== Page text ==
>>>

New Orleans, LA – Good cookbooks typically provide alluring food photography, plus tidbits of information that reveal some insight about a recipe.


But in a new cookbook from local photographer and journalist Elsa Hahne, the most memorable pictures are of home cooks themselves, and the back stories the book shares reveal more about these people as New Orleanians than they do about the featured dish. This unique book is called "You Are Where You Eat," and in a moment I'll tell you why I consider it a peek into the secret lives of New Orleans eaters.

But first, there's another new cookbook getting attention around town, one that seems aimed squarely at people who want to cook more fresh, healthy, locally-produced foods but sometimes need a little help getting started.

It's the Crescent City Farmers Market Cookbook, and as the name implies its recipes revolve around the seasonal offerings sold at the city's weekly markets. The book was written by Poppy Tooker, a food educator and advocate for the New Orleans culinary way of life. She is a regular at the Crescent City Farmers Markets, of course, and she has compiled a trove of both recipes and stories from the farmers and fishermen who sell their goods there, as well as from their loyal customers.

In one sense, she has created a useful, conventional cookbook to keep near the kitchen. But where the book really stands out for locals is as a field guide to the farmers markets themselves. Those beautiful vegetables gleaming on farmers' tables, those fruits glistening in the baskets, the fresh seafood, the beef and pork from local producers - all of it finds inviting, accessible recipes in Tooker's collection -- even cucuzza, that curious Italian squash now coming into season. Equipped with such a good, local reference tool, you can always haul something new and interesting back home from the market and have a time-tested recipe ready to prepare it.

<<<

== Provided records ==
>>>

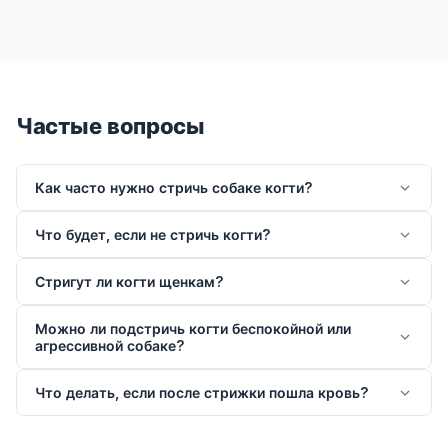
Частые вопросы
Как часто нужно стричь собаке когти?
Что будет, если не стричь когти?
Стригут ли когти щенкам?
Можно ли подстричь когти беспокойной или
агрессивной собаке?
Что делать, если после стрижки пошла кровь?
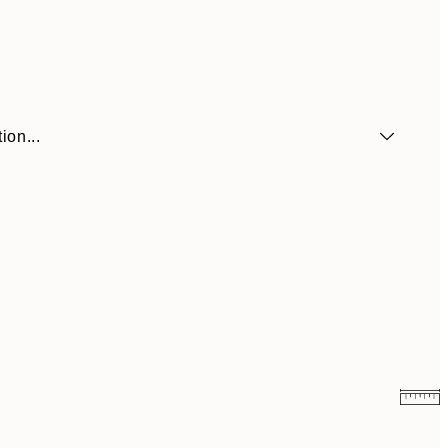
ion...
6,50 €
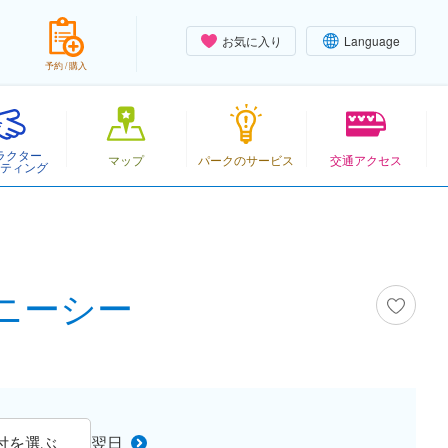
お気に入り
Language
予約 / 購入
ラクター
マップ
パークのサービス
交通アクセス
ティング
ズニーシー
付を選ぶ
翌日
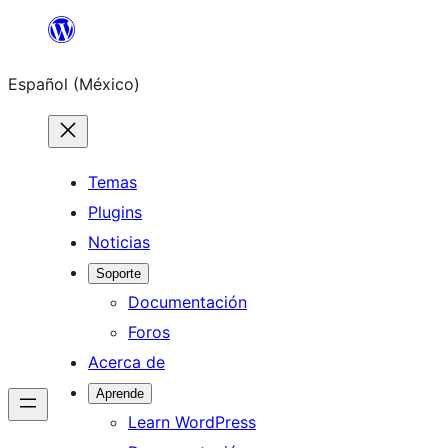
Saltar
al
Español (México)
contenido
Temas
Plugins
Noticias
Soporte
Documentación
Foros
Acerca de
Aprende
Learn WordPress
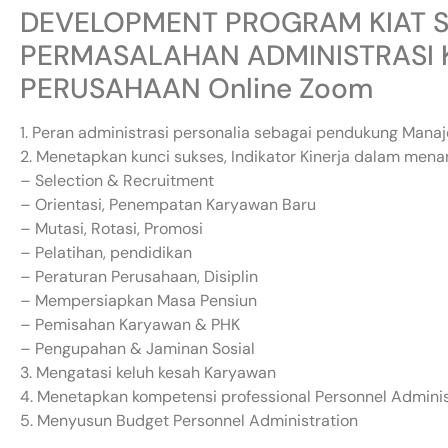
DEVELOPMENT PROGRAM KIAT 
PERMASALAHAN ADMINISTRASI 
PERUSAHAAN Online Zoom
1. Peran administrasi personalia sebagai pendukung Man
2. Menetapkan kunci sukses, Indikator Kinerja dalam mena
– Selection & Recruitment
– Orientasi, Penempatan Karyawan Baru
– Mutasi, Rotasi, Promosi
– Pelatihan, pendidikan
– Peraturan Perusahaan, Disiplin
– Mempersiapkan Masa Pensiun
– Pemisahan Karyawan & PHK
– Pengupahan & Jaminan Sosial
3. Mengatasi keluh kesah Karyawan
4. Menetapkan kompetensi professional Personnel Adminis
5. Menyusun Budget Personnel Administration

<<<

== Your goal ==
Continue the article on the two new New Orleans cookbooks, starting right after its last sentence.

== Answer for this exercise ==
Cooking traditions and home-spun kitchen innovations are at the heart of Elsa Hahne's book "You Are Where You Eat."

She began the project by asking locals to talk about food, how they prepare a favorite dish and what it means to them. She deliberately avoided the chefs and other spokespeople usually tapped to represent the city's food culture, and instead selected a truly diverse collection of home cooks. The result are intimate oral histories that put readers around each subject's kitchen table, outdoor grill or even beside them in the grocery aisle as they shop.

The book is packed with entertaining glimpses into the quirky world of New Orleans eaters, like the Metairie man who adds dried shrimp to his oatmeal, the Uptown housewife who keeps vats of bacon grease expressly for cooking okra and tomatoes, or the Gentilly physician who quizzes patients for info about fig trees with ripe fruit to use in his favorite duck recipe.

"You Are Where You Eat" can certainly be used as a cookbook, but its inside perspective on the food traditions and improvisations running through New Orleans make it so much more.